··· Quoted passage ···
People's Deputy of Ukraine
- Incumbent
- Assumed office 29 August 2019
- Preceded by: Oleksandr Zholobetskyi
- Constituency: Mykolaiv Oblast, No. 129

Personal details
- Born: February 12, 1981 (age 45) Legnica, Poland
- Party: Servant of the People
- Other political affiliations: Independent
- Alma mater: Odesa University

= Ihor Kopytin =

Ukrainian politician

Ihor Volodymyrovych Kopytin (Ігор Володимирович Копитін; born 12 February 1981) is a Ukrainian politician currently serving as a People's Deputy of Ukraine representing Ukraine's 129th electoral district as a member of Servant of the People since 2019.

== Early life and career ==
Ihor Volodymyrovych Kopytin was born on 12 February 1981 in the city of Legnica in southwestern Poland, then under the rule of the Polish People's Republic. He is a graduate of Odesa University, specialising in jurisprudence. From 2009, he worked in the sale and maintenance of aeroplanes and helicopters, as well as training pilots. He previously served as head of several IT startups. Prior to his election, Kopytin was also the head of the international spare parts exchange at Avtomodern TOV, as well as a European Champion in hand-to-hand combat in 2009.
··· Records ···
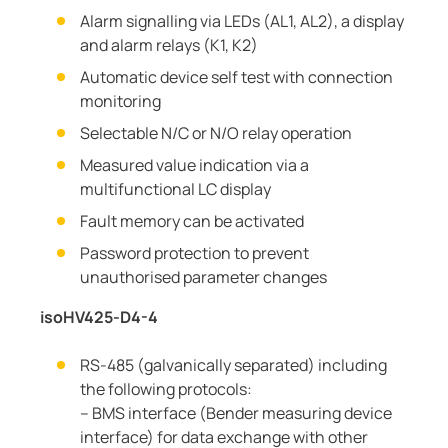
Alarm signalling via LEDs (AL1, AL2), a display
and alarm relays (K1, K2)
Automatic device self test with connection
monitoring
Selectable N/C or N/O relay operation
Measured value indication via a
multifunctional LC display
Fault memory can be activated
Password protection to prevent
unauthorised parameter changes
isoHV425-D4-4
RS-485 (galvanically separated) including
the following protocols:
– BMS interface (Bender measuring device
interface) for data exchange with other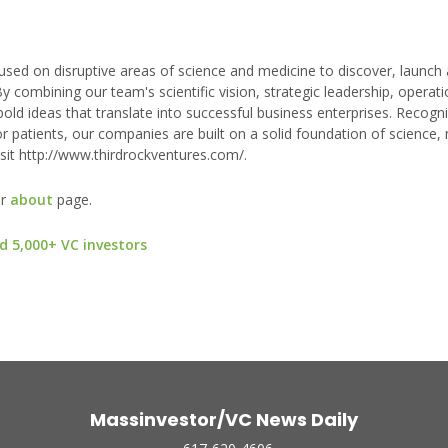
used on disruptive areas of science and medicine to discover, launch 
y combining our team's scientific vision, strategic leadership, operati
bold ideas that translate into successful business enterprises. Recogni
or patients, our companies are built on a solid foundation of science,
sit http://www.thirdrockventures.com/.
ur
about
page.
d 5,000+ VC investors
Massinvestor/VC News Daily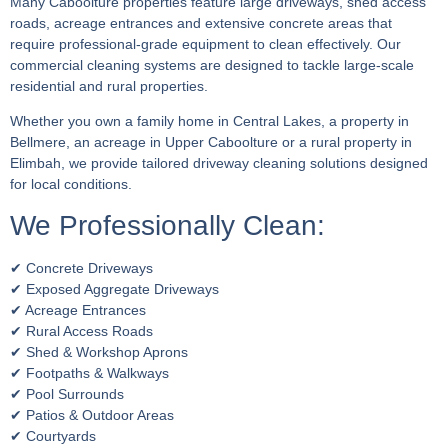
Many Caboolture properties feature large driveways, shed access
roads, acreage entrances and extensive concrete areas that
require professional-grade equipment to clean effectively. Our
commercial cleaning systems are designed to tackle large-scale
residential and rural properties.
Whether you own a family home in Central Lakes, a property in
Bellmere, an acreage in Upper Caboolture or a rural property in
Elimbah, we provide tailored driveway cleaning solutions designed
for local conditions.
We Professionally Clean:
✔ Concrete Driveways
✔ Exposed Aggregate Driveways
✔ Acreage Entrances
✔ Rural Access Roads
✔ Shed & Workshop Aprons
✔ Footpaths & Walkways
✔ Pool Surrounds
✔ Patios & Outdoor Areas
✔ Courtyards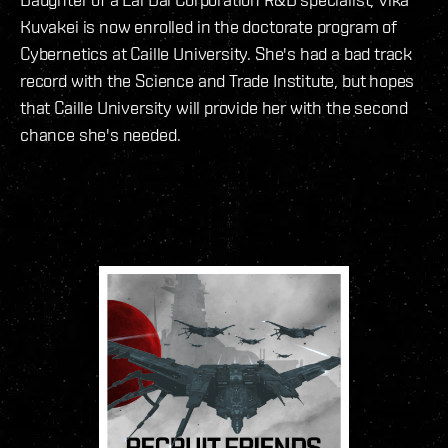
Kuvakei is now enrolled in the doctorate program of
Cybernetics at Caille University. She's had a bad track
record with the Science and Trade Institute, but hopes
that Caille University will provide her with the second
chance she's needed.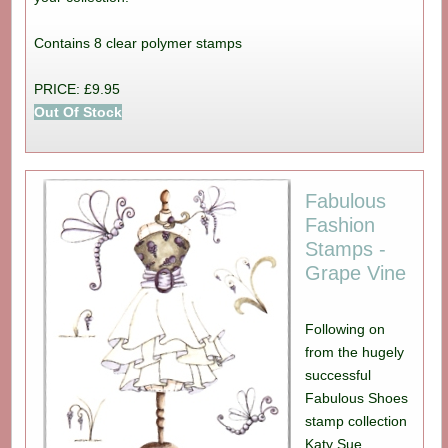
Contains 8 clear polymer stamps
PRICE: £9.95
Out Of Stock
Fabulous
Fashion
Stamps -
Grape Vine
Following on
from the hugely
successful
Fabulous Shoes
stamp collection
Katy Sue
···
··· Records ···
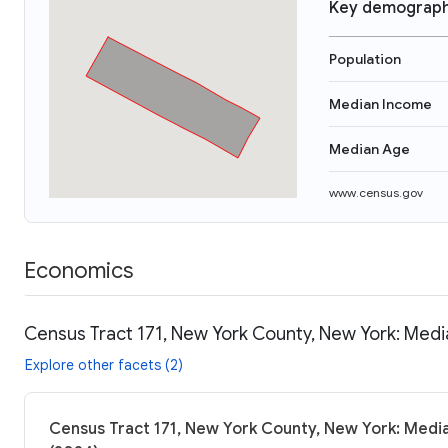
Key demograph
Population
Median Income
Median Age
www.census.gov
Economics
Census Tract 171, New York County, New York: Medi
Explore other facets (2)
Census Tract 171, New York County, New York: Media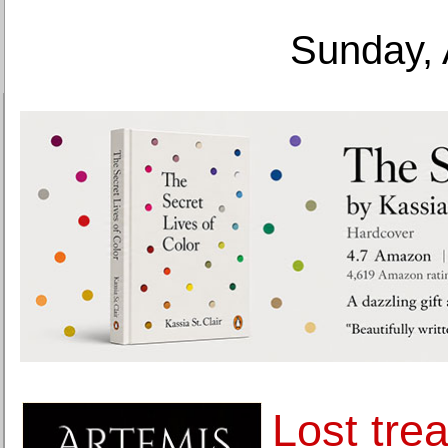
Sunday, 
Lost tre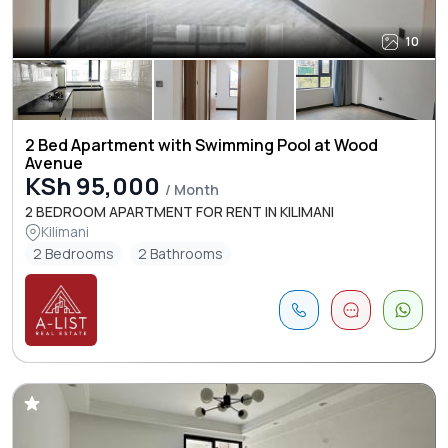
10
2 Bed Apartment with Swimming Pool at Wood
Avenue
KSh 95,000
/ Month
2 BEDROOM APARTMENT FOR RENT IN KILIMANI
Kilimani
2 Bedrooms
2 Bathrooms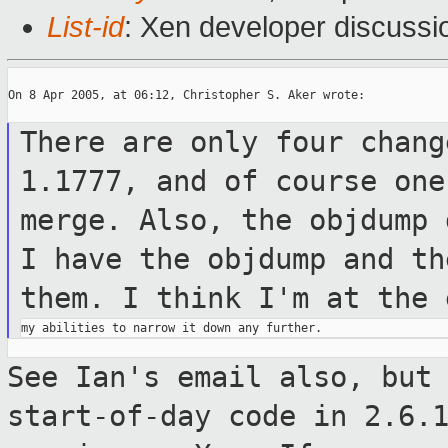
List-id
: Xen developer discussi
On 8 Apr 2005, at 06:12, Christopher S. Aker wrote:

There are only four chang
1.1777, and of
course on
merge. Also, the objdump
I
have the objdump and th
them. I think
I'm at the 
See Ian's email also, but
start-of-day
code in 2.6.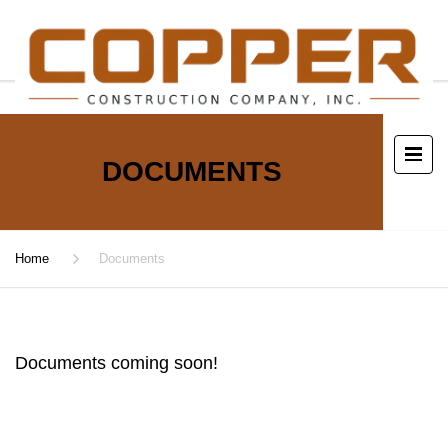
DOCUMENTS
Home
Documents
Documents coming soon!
···
▸ Work order
Continue the article on Ihor Kopytin, starting right after its last sentence.

▸ Response area
== Political career ==
During the 2019 Ukrainian parliamentary election, Kopytin was the candidate of Servant of the People for the office of People's Deputy of Ukraine in Ukraine's 129th electoral district, located in Ukraine's southern Mykolaiv Oblast. At the time of the election, he was an independent. He was successfully elected, winning the election with 38.28% of the vote. In second place was incumbent People's Deputy Oleksandr Zholobetskyi (running as an independent), who gathered 16.02% of the vote.

In the Verkhovna Rada (Ukrainian parliament), Kopytin joined the Servant of the People faction, as well as the Verkhovna Rada Committee on National Security, Defence, and Intelligence. In 2022, Kopytin was criticised by anti-corruption non-governmental organisation Chesno for his vote in favour of urban planning reform, which Chesno claimed would place reconstruction of Ukraine following the Russo-Ukrainian War in the hands of developers, rather than ordinary people.